Les journalistes people s'embêtent les uns les autres : « Ah, l'écrivain ! », les présentateurs de « Dancing Stars » s'envoient des demandes d'amitié. Maintenant que le succès de la « grande forme » est soutenu par la presse littéraire allemande, son capital symbolique doit être réévalué. La gentillesse du mauvais côté est toujours irritante, mais le spectacle ne connaît pas d'extérieur.
Le « Bal de l’Opéra » sera à nouveau présenté le 28 février, ainsi que plusieurs jours en mars et en mai. Plus d'informations sur : www.rabenhoftheater.com
Elle était en mission spéciale.
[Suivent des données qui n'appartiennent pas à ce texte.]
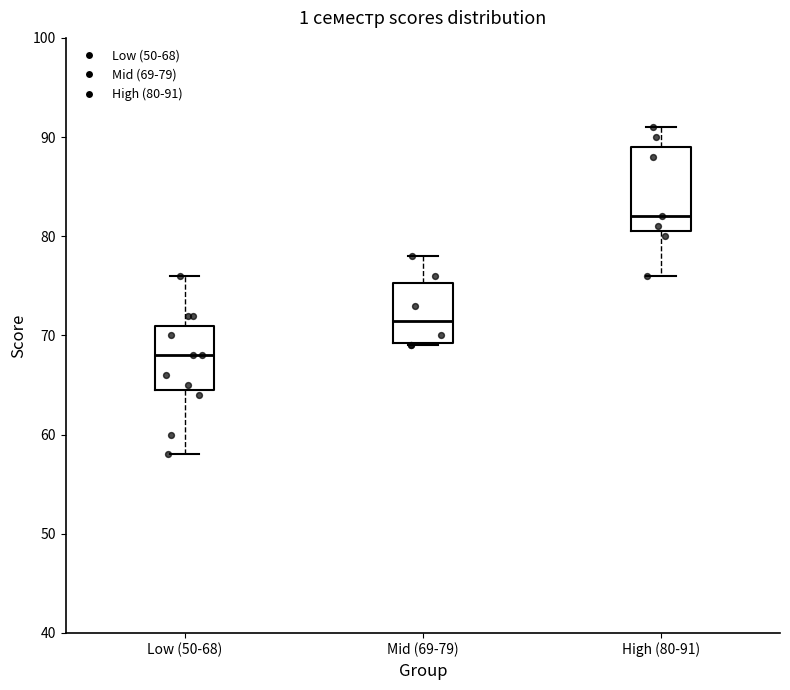

Comparing the boxes themselves (not the whiskers), which one is the tallest?

High (80-91)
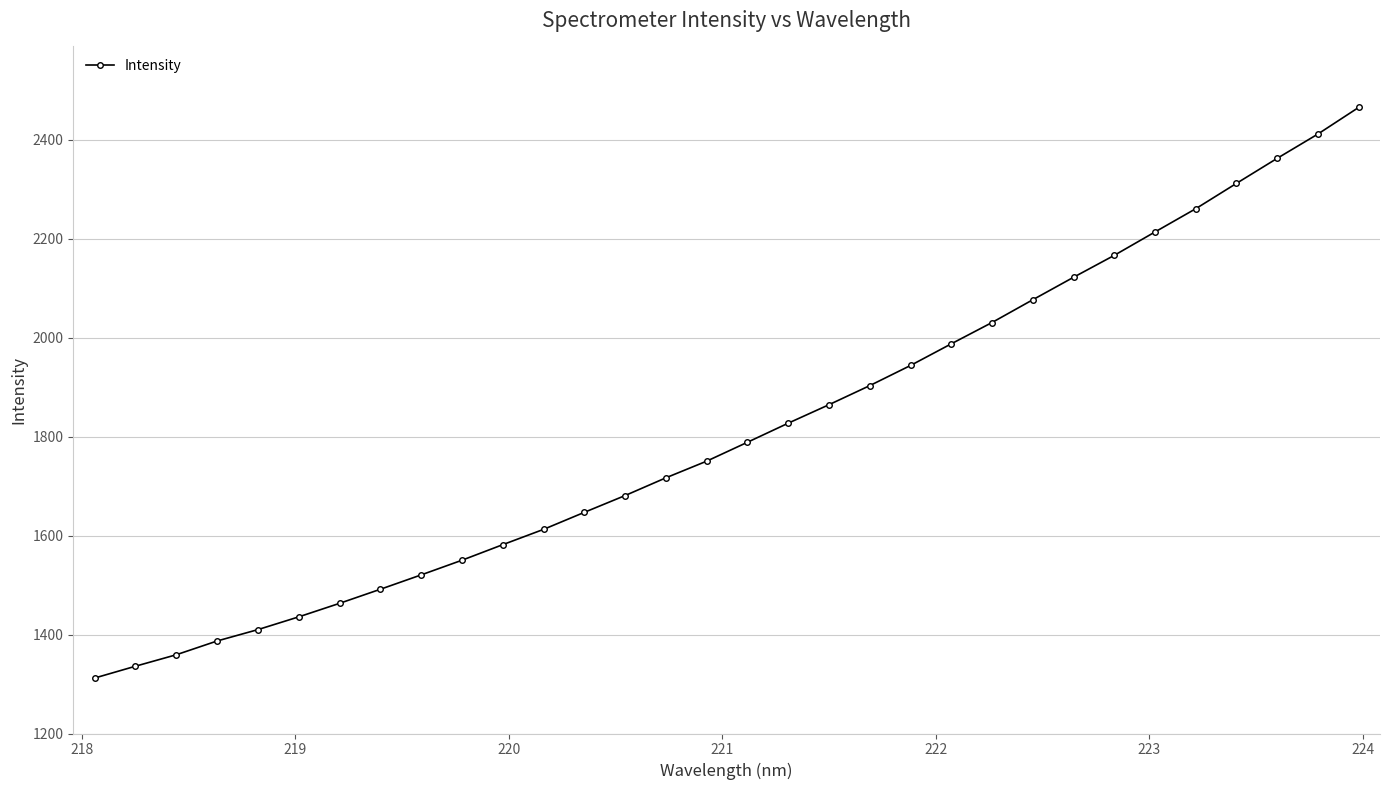

What is the sum of all values?

57996.7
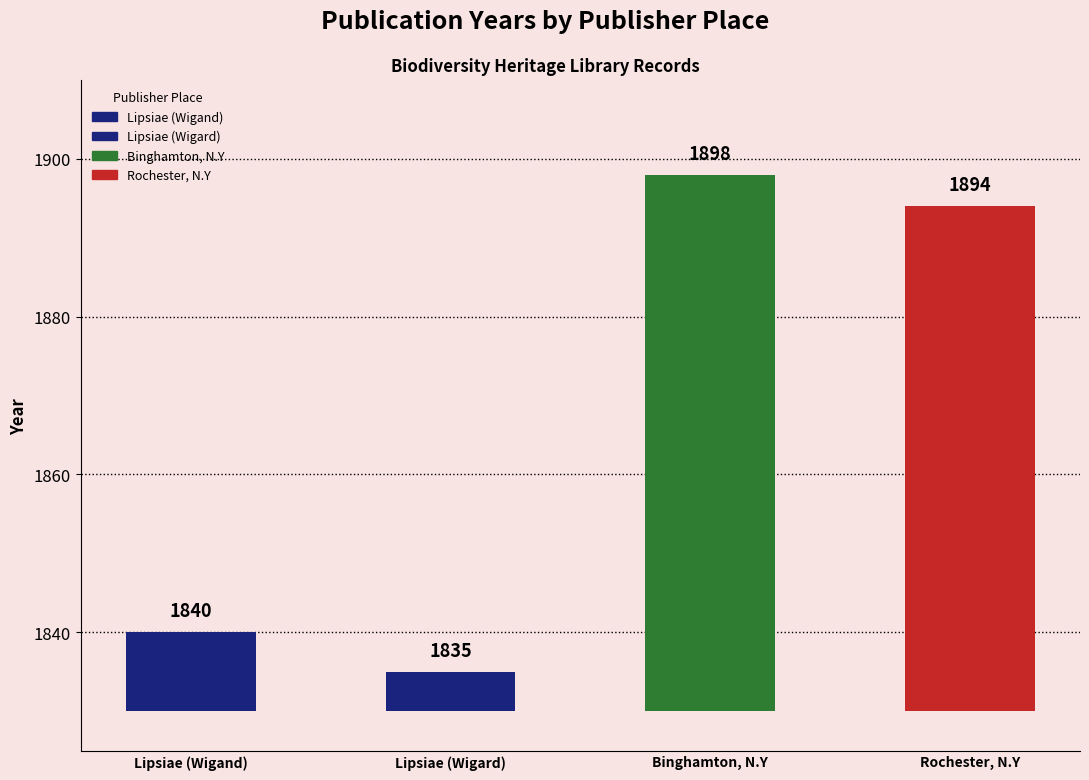

Which label corresponds to the largest value in the chart?

Binghamton, N.Y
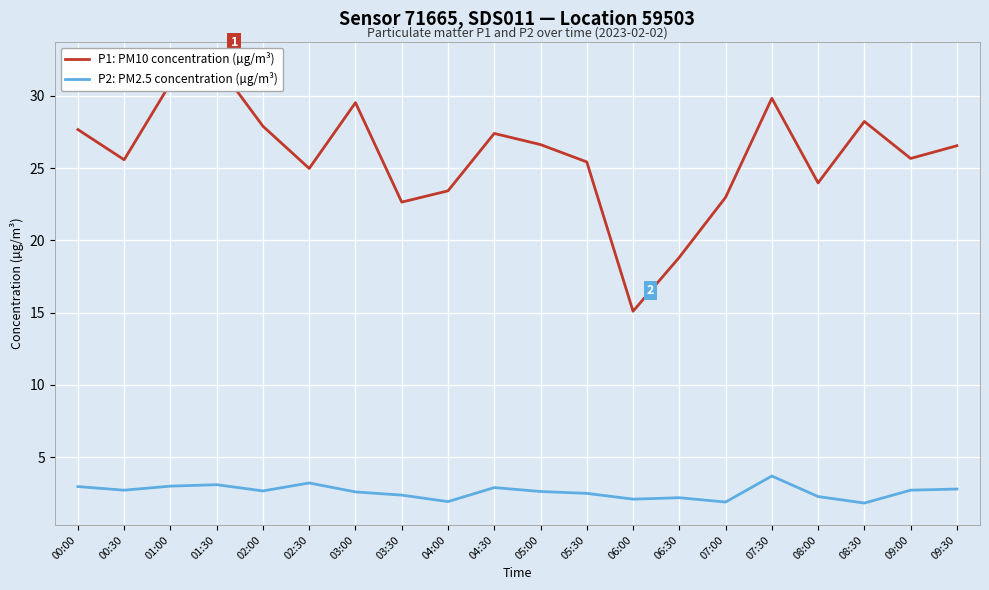

Which series has the largest range (max minus min)?

P1: PM10 concentration (µg/m³)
Alors que des mesures d'austérité radicales sont imminentes ailleurs dans le secteur culturel, la ville de Vienne distribue cette année 22 millions d'euros supplémentaires pour une année Johann Strauss à l'ensemble du secteur, à condition qu'elle fasse quelque chose en rapport avec Johann Strauss (fils).
D’un côté, c’est bien parce qu’on voit facilement l’argent sur scène. D’un autre côté, c’est terrible quand tout d’un coup tout le monde travaille sur le même sujet. Cela ne dérange pas Sargnagel et le Rabenhof. Ils ont pris l'argent et ont fait ce qu'ils voulaient quand même. C'est donc une histoire de punk après tout, une « grande escroquerie du rock'n'roll » à petite échelle, si vous voulez.